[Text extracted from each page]
-*-*-

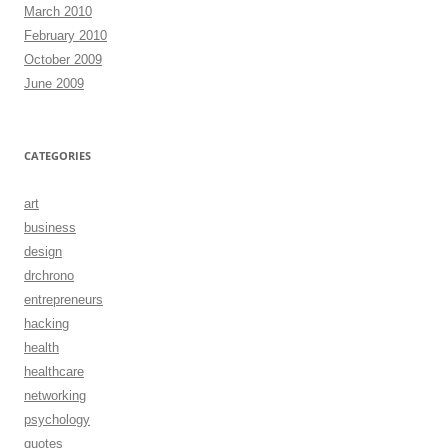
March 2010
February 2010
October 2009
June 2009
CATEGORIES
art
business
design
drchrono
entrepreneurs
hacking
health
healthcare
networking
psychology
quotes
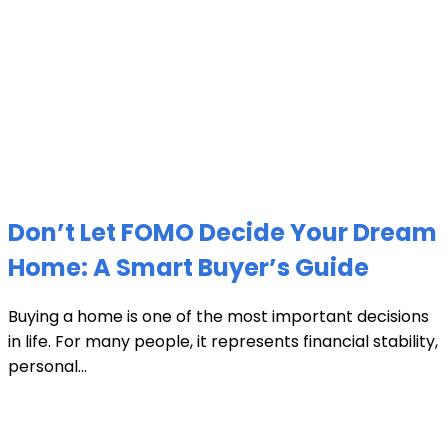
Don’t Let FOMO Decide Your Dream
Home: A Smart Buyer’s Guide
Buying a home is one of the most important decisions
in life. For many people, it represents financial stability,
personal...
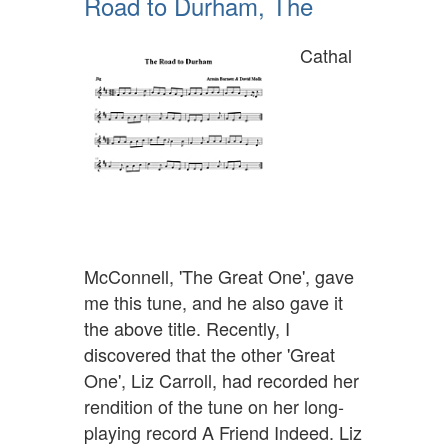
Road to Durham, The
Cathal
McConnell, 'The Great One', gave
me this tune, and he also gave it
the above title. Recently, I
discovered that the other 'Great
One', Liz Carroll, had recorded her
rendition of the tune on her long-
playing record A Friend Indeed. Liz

-*-*-

[What the task requires]
Retype the records above, starting at the line with "Don’t Let FOMO Decide Your Dream" and continuing through the last line of the records, with both ends included. Leave the pictures out of your answer.

[Reply to the task]
Don’t Let FOMO Decide Your Dream
Home: A Smart Buyer’s Guide
Buying a home is one of the most important decisions
in life. For many people, it represents financial stability,
personal...
Road to Durham, The
Cathal
McConnell, 'The Great One', gave
me this tune, and he also gave it
the above title. Recently, I
discovered that the other 'Great
One', Liz Carroll, had recorded her
rendition of the tune on her long-
playing record A Friend Indeed. Liz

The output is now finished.